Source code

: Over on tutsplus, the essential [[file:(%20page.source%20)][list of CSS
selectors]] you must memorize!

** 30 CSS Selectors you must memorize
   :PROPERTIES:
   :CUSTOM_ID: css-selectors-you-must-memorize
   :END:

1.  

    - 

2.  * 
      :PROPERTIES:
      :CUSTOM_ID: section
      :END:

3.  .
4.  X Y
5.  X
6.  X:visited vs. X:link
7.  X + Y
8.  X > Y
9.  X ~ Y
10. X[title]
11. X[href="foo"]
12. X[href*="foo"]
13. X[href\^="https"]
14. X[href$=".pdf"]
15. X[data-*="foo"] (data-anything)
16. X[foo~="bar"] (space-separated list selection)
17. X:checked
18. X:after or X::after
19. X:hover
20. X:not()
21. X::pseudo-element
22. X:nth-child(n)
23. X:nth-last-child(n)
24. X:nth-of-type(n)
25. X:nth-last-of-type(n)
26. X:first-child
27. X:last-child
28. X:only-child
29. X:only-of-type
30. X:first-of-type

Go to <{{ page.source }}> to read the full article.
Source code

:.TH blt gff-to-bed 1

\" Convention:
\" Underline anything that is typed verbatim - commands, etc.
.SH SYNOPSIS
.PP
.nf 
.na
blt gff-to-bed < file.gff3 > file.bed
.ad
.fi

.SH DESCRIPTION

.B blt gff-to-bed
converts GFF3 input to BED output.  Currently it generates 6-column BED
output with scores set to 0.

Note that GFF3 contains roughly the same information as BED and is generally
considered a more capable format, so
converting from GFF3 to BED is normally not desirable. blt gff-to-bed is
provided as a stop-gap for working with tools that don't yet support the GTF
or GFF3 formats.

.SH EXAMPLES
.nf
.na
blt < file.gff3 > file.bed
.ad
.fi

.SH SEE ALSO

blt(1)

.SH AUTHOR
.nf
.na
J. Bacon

EXERCISE OBJECTIVE: From the line holding "27. X:last-child" to the last line of the material above, reproduce every line exactly, and only those.

SOLUTION:
27. X:last-child
28. X:only-child
29. X:only-of-type
30. X:first-of-type

Go to <{{ page.source }}> to read the full article.
Source code

:.TH blt gff-to-bed 1

\" Convention:
\" Underline anything that is typed verbatim - commands, etc.
.SH SYNOPSIS
.PP
.nf 
.na
blt gff-to-bed < file.gff3 > file.bed
.ad
.fi

.SH DESCRIPTION

.B blt gff-to-bed
converts GFF3 input to BED output.  Currently it generates 6-column BED
output with scores set to 0.

Note that GFF3 contains roughly the same information as BED and is generally
considered a more capable format, so
converting from GFF3 to BED is normally not desirable. blt gff-to-bed is
provided as a stop-gap for working with tools that don't yet support the GTF
or GFF3 formats.

.SH EXAMPLES
.nf
.na
blt < file.gff3 > file.bed
.ad
.fi

.SH SEE ALSO

blt(1)

.SH AUTHOR
.nf
.na
J. Bacon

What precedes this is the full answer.